We are angry with the politicians who obviously knew of the difficulties the banks were facing after many warnings from abroad and from skeptics of the Icelandic economic boom who said that the banks had become too large and greedy.

We are angry with the billionaire owners who ran the banks and pretty much everything else in this country and have now disappeared in times of trouble.

We are angry with the authorities who did not step in and demand some securities from the conglomerate banks to prevent this economic meltdown from happening.

We are angry with ourselves for being foolish and for not having listened to the voices that warned us about the recklessness of the banks.


And then, Iceland’s ‘ally’— the United Kingdom — exploited antiterrorism laws to seize Icelandic assets and hold the nation hostage. Again, in the words of the Iceland Review editor:



And we are extremely angry over the outrageous behavior of Britain’s Prime Minister Gordon Brown who invoked anti-terrorism legislation to freeze the assets of Icelandic banks in the UK when the British government had been assured by our government that depositors of Icelandic banks in the UK would be paid. Many believe this led to the downfall of Kaupthing Bank, the last of our three largest commercial banks to remain standing after the others were nationalized, like the last tree in the hurricane.

We have always considered Britain to be one of our closest allies and friends. For a British politician to gain momentum by stepping on the toes of a miniscule state like ours is simply too much for us to stomach on top of the economic difficulties we are now facing. It is like stomping on a lying man’s head.


Now, more than a year into the crisis, the ‘free fall’ Iceland’s economy continues. According to a report (http://www.bloomberg.com/apps/news?pid=20601087&sid=awXzaHHx8T6M) at Bloomberg.com:



Prime Minister Johanna Sigurdardottir, who took office in February, pinned hopes for a recovery on the International Monetary Fund after Kaupthing hf, Landsbanki Islands hf and Glitnir Banki hf racked up $80 billion in debt, 16 times Iceland’s economic production. Now she says the economy may implode again as a dispute over Icelandic savings accounts held by overseas depositors delays a promised $5.1 billion bailout. ...

Iceland’s economy will shrink 8.5 percent this year and consumer prices will climb 11.7 percent, both the worst performances among the world’s 33 advanced economies, according to the IMF’s latest forecasts. As the rest of the world begins to recover, Iceland’s recession will stretch into next year, with the economy contracting 2 percent, more than any developed nation except Ireland.

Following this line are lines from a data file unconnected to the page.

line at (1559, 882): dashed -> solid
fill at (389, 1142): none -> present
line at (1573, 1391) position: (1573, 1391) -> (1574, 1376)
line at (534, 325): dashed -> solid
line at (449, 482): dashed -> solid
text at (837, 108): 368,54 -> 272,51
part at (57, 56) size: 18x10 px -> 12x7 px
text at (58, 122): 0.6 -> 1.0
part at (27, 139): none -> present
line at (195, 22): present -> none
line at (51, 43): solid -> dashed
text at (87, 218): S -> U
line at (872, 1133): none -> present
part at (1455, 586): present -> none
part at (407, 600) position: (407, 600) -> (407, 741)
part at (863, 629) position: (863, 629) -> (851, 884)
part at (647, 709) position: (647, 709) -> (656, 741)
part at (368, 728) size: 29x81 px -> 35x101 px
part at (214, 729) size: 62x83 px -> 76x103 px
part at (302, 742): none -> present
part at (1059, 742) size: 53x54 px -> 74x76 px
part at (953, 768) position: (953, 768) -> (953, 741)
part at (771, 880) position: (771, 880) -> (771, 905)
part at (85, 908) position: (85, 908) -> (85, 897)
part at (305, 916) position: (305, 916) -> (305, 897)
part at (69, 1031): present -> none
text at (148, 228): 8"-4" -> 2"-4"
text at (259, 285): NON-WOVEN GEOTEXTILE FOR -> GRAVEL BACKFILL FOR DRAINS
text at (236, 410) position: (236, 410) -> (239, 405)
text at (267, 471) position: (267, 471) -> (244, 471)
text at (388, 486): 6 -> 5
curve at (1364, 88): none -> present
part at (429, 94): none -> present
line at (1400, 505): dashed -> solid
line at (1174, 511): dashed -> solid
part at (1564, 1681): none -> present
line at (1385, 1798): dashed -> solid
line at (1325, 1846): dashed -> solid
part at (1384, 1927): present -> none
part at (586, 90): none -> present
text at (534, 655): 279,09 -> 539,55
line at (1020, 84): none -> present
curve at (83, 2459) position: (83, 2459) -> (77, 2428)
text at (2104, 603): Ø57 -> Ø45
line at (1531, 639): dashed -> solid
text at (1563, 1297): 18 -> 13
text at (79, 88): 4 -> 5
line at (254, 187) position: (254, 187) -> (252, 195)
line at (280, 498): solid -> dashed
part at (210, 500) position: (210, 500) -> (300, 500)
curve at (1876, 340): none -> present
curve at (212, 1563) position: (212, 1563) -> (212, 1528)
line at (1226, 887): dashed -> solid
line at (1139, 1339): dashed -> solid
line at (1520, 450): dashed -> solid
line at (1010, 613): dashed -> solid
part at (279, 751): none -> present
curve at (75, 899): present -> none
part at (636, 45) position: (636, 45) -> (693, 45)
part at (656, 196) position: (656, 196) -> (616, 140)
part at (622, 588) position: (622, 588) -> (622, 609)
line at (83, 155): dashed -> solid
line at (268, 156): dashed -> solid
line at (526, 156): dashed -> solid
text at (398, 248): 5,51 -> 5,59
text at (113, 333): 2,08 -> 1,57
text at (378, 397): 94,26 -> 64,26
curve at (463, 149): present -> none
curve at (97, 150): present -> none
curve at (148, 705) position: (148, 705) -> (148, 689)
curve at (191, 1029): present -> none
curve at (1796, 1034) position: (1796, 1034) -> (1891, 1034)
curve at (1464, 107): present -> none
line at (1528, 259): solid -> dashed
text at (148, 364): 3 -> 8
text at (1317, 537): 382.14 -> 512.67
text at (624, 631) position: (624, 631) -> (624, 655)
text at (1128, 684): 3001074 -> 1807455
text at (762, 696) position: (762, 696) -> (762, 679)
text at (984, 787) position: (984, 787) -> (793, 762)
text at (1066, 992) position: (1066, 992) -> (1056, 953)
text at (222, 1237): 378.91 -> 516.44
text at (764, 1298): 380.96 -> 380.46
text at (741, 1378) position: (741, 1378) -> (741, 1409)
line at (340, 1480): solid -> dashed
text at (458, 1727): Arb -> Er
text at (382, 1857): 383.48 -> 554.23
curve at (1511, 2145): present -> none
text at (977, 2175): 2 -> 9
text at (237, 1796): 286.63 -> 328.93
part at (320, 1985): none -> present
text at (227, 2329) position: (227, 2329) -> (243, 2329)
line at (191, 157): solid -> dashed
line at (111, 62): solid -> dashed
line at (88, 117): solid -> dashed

Unemployment will rise to 8.6 percent this year, from less than 1 percent in December 2007, the IMF estimates. Iceland will still trail the eurozone average of 9.9 percent and Spain’s 18.2 percent jobless rate, the highest in the developed world. 
One of the hardest-hit industries has been construction, where 202 companies filed for bankruptcy in the 11 months after the crash, 67 percent more than in the same period a year earlier, according to data compiled by Statistics Iceland.


Skyrocketing deficit spending by federal and state governments, combined with the burgeoning ranks of the unemployed and underemployed, unbelievably high rates (http://www.creditcards.com/credit-card-news/bankruptcy-filings-q3-2009.php) of bankruptcy, and allegations of a concerted effort to undermine the dominance of the American dollar in the global economy all point out troubling parallels. (To make the parallel even more complete, feel free to substitute Chinese leverage over the America’s debt — and our economy, in general — for the role played by the United Kingdom in Iceland’s crisis.)

With few serious solutions to America’s crisis actually being considered in the counsels of the mighty, it is certainly time to become far more aware of the on-going crisis, and the shapes it is assuming throughout the world.


SOURCE:
http://www.jbs.org/jbs-news-feed/5494-learning-from-icelands-economic-meltdown

InPaulWeTrust
10-14-2009, 10:45 AM
Time for Iceland to try the Austrian Model of a true free market it seems. They're in one hell of a bind, they should eliminate all taxation and lessen the size of their gov't and that would be a start and perhaps generate a boon for Foreign Direct Investment the likes of Liechtenstein with its low taxation models.